Su lucidez no puede ser más evidente cuando proclama que la guerra civil lo es «contra toda la nación española entera, incluso contra los propios fascistas, en cuanto españoles, porque será la nación entera, y ya está siendo, quien la sufra en su cuerpo y en su alma». Porque «todos los españoles tenemos el mismo destino, un destino común, en la próspera y en la adversa fortuna, cualesquiera que sean la profesión religiosa, el credo político, el trabajo y el acento, y que nadie puede echarse a un lado y retirar la puesta». Para Azaña la base de la nacionalidad y el sentimiento patriótico no es otro que la evidencia de que «todos somos hijos del mismo sol y tributarios del mismo arroyo» y no se basa en un dogma de tipo religioso, político o económico.

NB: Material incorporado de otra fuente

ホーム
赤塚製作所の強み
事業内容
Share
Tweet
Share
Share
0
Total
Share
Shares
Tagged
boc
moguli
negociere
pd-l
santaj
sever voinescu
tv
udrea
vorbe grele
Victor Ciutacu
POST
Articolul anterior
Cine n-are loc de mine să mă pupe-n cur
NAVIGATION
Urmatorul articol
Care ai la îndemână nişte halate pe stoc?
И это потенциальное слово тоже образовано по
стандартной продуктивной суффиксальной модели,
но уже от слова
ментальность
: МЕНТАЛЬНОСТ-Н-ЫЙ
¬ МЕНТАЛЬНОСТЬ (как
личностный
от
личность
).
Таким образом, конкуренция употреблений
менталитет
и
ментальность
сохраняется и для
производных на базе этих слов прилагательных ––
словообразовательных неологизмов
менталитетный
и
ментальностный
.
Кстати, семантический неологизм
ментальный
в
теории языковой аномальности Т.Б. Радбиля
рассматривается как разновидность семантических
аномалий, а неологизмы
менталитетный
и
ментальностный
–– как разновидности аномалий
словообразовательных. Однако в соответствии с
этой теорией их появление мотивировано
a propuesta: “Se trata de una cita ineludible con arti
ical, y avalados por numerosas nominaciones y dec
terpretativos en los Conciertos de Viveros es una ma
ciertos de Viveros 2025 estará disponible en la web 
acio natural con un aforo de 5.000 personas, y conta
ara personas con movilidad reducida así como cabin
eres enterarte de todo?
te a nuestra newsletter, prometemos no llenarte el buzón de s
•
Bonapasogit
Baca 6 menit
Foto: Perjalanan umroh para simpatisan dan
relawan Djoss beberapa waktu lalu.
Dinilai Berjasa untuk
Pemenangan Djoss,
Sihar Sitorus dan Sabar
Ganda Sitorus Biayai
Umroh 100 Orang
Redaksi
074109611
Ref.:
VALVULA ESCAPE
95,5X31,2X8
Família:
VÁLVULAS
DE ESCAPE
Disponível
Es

Por eso Azaña profesa un patriotismo de ciudadanía, de cooperación y de consecución de fines que aumente la democracia, no que la disminuya. «Nosotros vemos en la patria una libertad, fundiendo en ella no sólo los elementos materiales de territorio, energía física o de riqueza, sino todo el patrimonio moral acumulado por los españoles en veinte siglos y que constituye el título grandioso de nuestra civilización en el mundo». Esta última frase sería inimaginable que fuera ahora pronunciada por un político no extremista, sin embargo esa era su reflexión atinada y profunda.

Pero el mensaje más directo contra los que promueven el odio al contrario, sea ultra o nacionalista lo refleja en el último párrafo, no exento de ternura y pesimismo y que anticipa el espíritu de nuestra Transición política: «si alguna vez sienten que les hierve la sangre iracunda y otra vez el genio español vuelve a enfurecerse con la intolerancia y con el odio y con el apetito de destrucción, que piensen en los muertos y escuches su lección: la de esos hombres, que han caído embravecidos en la batalla luchando magnánimamente por un ideal grandioso y que ahora, abrigados en la tierra materna, ya no tienen odio, ya no tienen rencor, y nos envían, con los destellos de su luz, tranquila y remota como la de una estrella, el mensaje de la patria eterna que dice a todos sus hijos: paz, piedad, perdón».